Firms invest heavily in interpreting new regulatory rules, assessing their application to particular business models, and implementing formal compliance frameworks. That work is essential, and in many areas it is done well.
Yet despite this effort, serious regulatory failures continue to arise — often in firms that can demonstrate extensive engagement with legal advice and compliance processes. The explanation is not a lack of foresight, but a gap between how regulation is analysed and how it is operationalised across organisations.
Much regulatory advice remains oriented towards questions of legal interpretation: what the rules require, how principles should be read, and how obligations map onto existing structures. Lawyers are trained to excel at this kind of analysis. What is addressed less consistently is how those interpretations translate into decision-making systems, incentives, governance arrangements and technologies that shape behaviour in practice.
Where regulatory risk really emerges
The most consequential regulatory outcomes rarely turn on a single point of legal construction. They are shaped by a sequence of judgements: how responsibility is allocated, how information flows, how risk signals are identified and escalated, and how trade-offs are managed as products, markets and technologies evolve.
When supervisory interest, investigations or enforcement risk arise, regulators do not simply ask whether a firm has interpreted the rules correctly. They assess whether accountability was real, whether oversight was effective, and whether governance functioned under pressure. These judgements are informed as much by organisational and behavioural evidence as by formal compliance artefacts.
Early decisions — about scope, ownership, data, and internal challenge — often determine how credible a firm’s response appears long before any formal conclusion is reached. By the time legal positions are tested externally, many of the outcomes that matter most have already been shaped.

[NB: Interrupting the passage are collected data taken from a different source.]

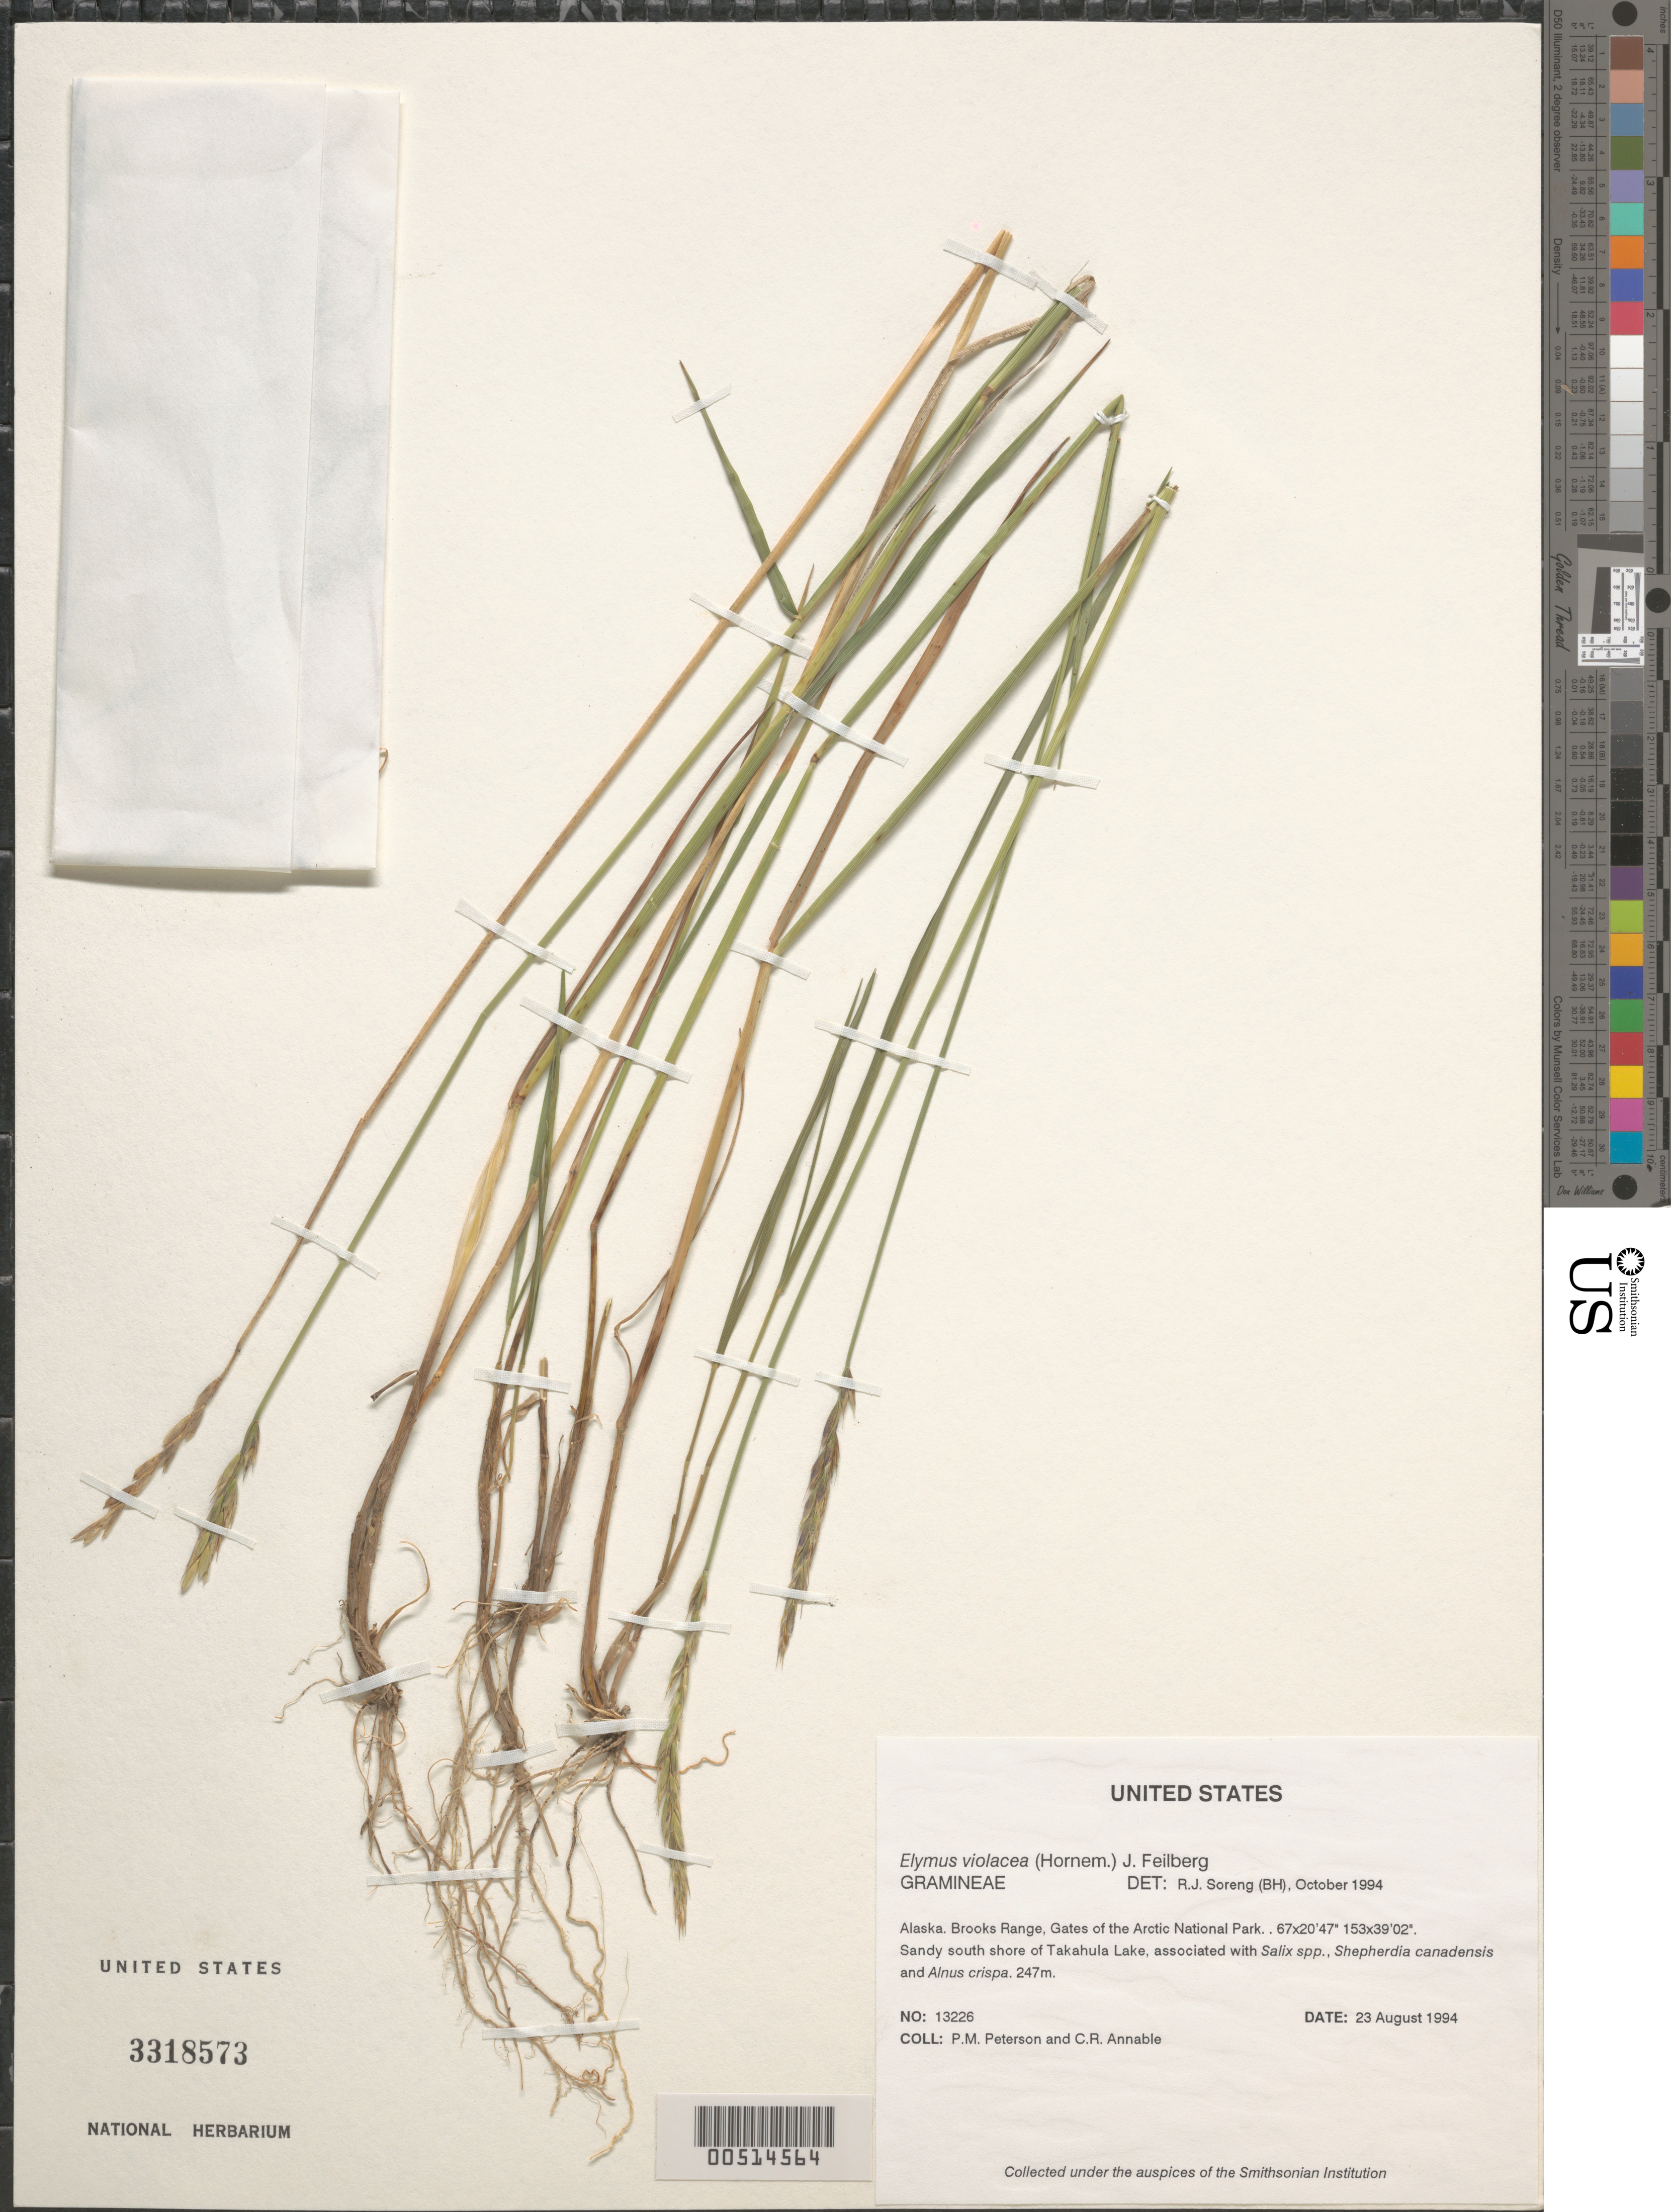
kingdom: Plantae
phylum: Tracheophyta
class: Liliopsida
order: Poales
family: Poaceae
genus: Elymus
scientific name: Elymus violaceus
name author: (Hornem.) Feilberg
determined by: Soreng, Robert J., Research Associate (BOT), Smithsonian Institution - National Museum of Natural History (UNITED STATES)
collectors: P. M. Peterson & C. R. Annable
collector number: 13226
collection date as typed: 23 Aug 1994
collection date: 1994-08-23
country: United States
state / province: Alaska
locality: Brooks Range, Gates of the Arctic National Park.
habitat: Sandy south shore of Takahula Lake, associated with {Salix spp.}, {Shepherdia canadensis} and {Alnus crispa}.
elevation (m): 247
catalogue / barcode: US 3318573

Governance, conduct and the limits of formal compliance
This dynamic is particularly evident in conduct and customer outcomes. Harm typically emerges incrementally through product and process design, incentives, distribution chains and operational practices that are individually defensible but collectively problematic. Firms may have complied with specific rules at each stage, yet still find themselves facing complaints escalation, redress exposure and retrospective scrutiny.
Here, the limits of a purely interpretive approach to regulation become apparent. Policy standards and supervisory expectations evolve over time, informed by emerging case law, regulatory learning and - in the broadest sense - the politics of regulation and compliance. Compliance frameworks that are technically sound but disconnected from how risks materialise in practice struggle to deliver predictability when outcomes are judged in hindsight.
The challenge is not simply to comply with rules as written, but to anticipate how they will be applied — and how conduct will be assessed — as business models and markets change.
Digital transformation as an integration challenge
Digital and AI-enabled systems expose these tensions most starkly. Automation embeds regulatory judgements into code, data and models, often designed and maintained by specialists outside traditional legal and compliance functions. Decision-making becomes harder to trace, accountability more diffuse, and behavioural effects — on staff and customers — more difficult to foresee.
In this context, effective governance cannot be achieved through legal analysis or technical controls alone. Regulators are increasingly concerned with evidence of oversight, clarity of accountability and the ability of senior managers to demonstrate meaningful grip over systems that operate at scale. Principles-based regimes are stretched where outcomes are shaped by complex, opaque processes that cut across disciplines.
AI governance, in other words, is not a specialist compliance or IT problem. It is a test of whether the firm can integrate legal, regulatory, technological and behavioural perspectives into governance arrangements that work in practice.
From interpretation to design
The common issue across investigations, governance failures, conduct risk and digital transformation is not the absence of legal advice, but its isolation. Regulatory outcomes are shaped by how rules are translated into organisational reality: into systems, incentives, data, decision rights and escalation pathways.
Addressing this requires a shift in emphasis — from interpreting rules in isolation (or only with hindsight in the context of enforcement) to designing frameworks that bring together legal analysis, regulatory insight and expertise from compliance, technology, data, economics and behavioural science. The objective is to enhance legal certainty by embedding regulatory rules within structures and processes that support accountability, predictability and sustainable growth.
For boards and senior leaders, the question is rarely whether they have complied with the letter of the rules, but whether their governance arrangements are capable of delivering compliant outcomes as expectations evolve. Designing for that challenge, rather than defending against it after the fact, is now central to effective regulation and long-term trust.